Onderzoek van Candriam toont aan dat innovatie belangrijker wordt dan kwaliteit en dienstverlening, vanuit beleggingsoogpunt. De vermogensbeheerder staaft dit met het feit dat een eigen beleggingsportefeuille met innovatie-aandelen in waarde is verdubbeld, terwijl de bredere markt een waardestijging van 50% kende.
Bedrijven die een duurzaam concurrentievoordeel tot stand willen brengen, kunnen daarom beter investeren in een sterke Research & Development-afdeling (R&D) en zich toeleggen op daadwerkelijk vernieuwende ideeën, aldus Koen Popleu, Deputy Head of Fundamental European Equity bij Candriam en auteur van de white paper over innovatie, naar aanleiding van het onderzoek.
Hij wil wel graag wat misverstanden uit de weg ruimen. Veel mensen denken dat innovatie per definitie revolutionair is of een trendbreuk vormt. Het beeld van start-ups en innovaties die hele bedrijfstakken ontwrichten en daarmee volledig nieuwe markten creëren, is echter uitzonderlijk. “Evolutionaire of stapsgewijze innovatie is veel gebruikelijker en kan ook een enorme impact hebben op waarde, maar is tegelijk veel moeilijker te herkennen.”
Geen perfecte maatstaf
De aanwijzingen voor outperformance door innovatie zijn sterk, zo durft Popleu te stellen. Hij bekrachtigt dit door de prestaties in de afgelopen zeven jaar van een beleggingsportefeuille van Candriam, die focust op innovatieve aandelen. “Deze is ruimschoots in waarde verdubbeld, terwijl de bredere markt zo’n 50% in waarde is gestegen.
Een belangrijke manier om innovatie te herkennen, is op basis van de uitgaven voor onderzoek en ontwikkeling. R&D-uitgaven zijn echter geen perfecte maatstaf voor innovatievermogen. Uit het onderzoek van Candriam is gebleken dat R&D-uitgaven van meer dan 20% leiden tot een teleurstellend risico/rendement-profiel.

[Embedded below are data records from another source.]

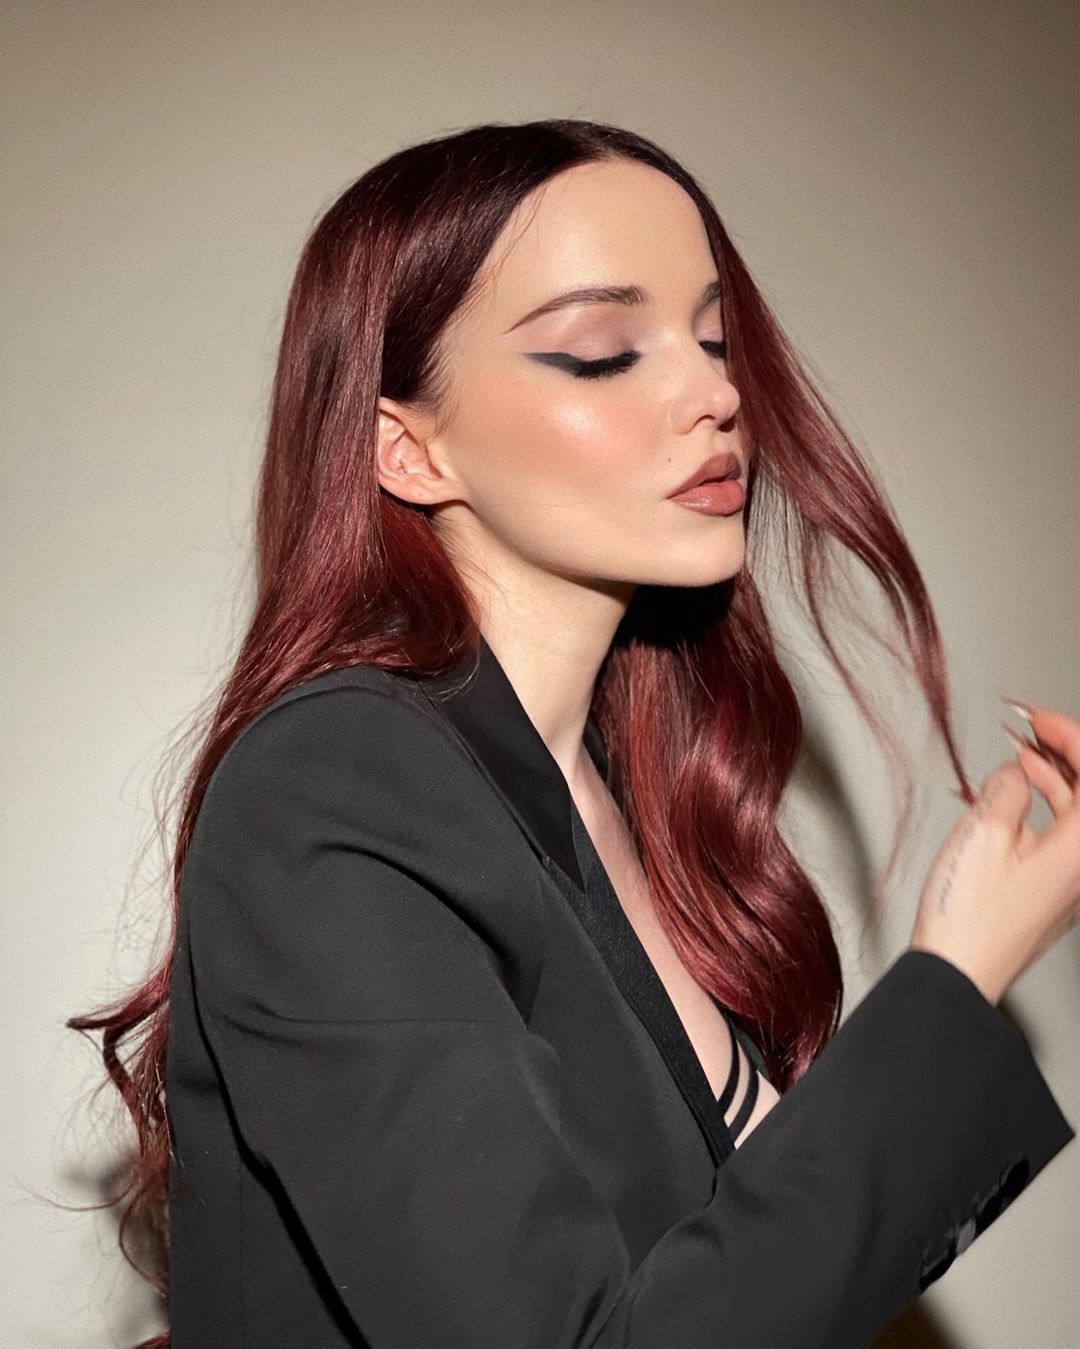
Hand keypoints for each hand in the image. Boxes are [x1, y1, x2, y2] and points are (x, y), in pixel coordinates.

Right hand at [908, 702, 1079, 1005]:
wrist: (957, 970)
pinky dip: (1048, 805)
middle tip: (1031, 727)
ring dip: (1056, 776)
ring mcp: (1074, 881)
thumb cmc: (969, 917)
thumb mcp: (984, 832)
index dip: (1068, 735)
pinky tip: (1017, 796)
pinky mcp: (1055, 890)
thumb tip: (1015, 772)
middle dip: (1065, 752)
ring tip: (1022, 755)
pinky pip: (1065, 834)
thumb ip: (1007, 787)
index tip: (1038, 717)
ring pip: (1079, 813)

Innovatie kan dus niet alleen op basis van cijfers worden vastgesteld, maar moet gezien worden als een bewuste beslissing van een bedrijf om een markt te veranderen en om gecoördineerde creativiteit een centrale plaats geven in de bedrijfscultuur. Innovatie blijft dus niet beperkt tot de R&D-afdeling volgens Popleu. Het moet op elk niveau deel uitmaken van het DNA van een onderneming, van de raad van bestuur tot de werknemers.
Big data
Candriam keek ook naar sectoren waar innovatie hoog op de agenda staat. Een innovatieportefeuille zou een overwogen positie moeten hebben in de chemie, de gezondheidszorg, de IT, de industrie en sommige consumentensegmenten. “Daar liggen R&D-uitgaven relatief hoog en worden een relatief groot aantal innovatiesuccessen geboekt. Energie, nutsbedrijven en telecom zijn voorbeelden van sectoren waar innovatie van secundair belang is.”
Daarnaast blijkt uit het onderzoek dat uitdagingen rond Big Data potentieel veel concurrentievoordeel opleveren voor bedrijven die hier innovatief mee omgaan. “Slimme analyse van deze enorme stromen dataverkeer, kunnen enorme, voorheen onbekende, bronnen van innovatie gaan vormen”, stelt Popleu.
Hij adviseert dat tijdens het aandelenselectieproces voor een innovatieportefeuille ook aandacht wordt besteed aan andere factoren dan uitstekende ideeën en het voordeel de eerste marktpartij te zijn. “Om positieve rendementen te genereren, moet de portefeuille aan een strenge financiële beoordeling worden onderworpen. Daaruit moet blijken of het concurrentievoordeel van het bedrijf al dan niet duurzaam is.”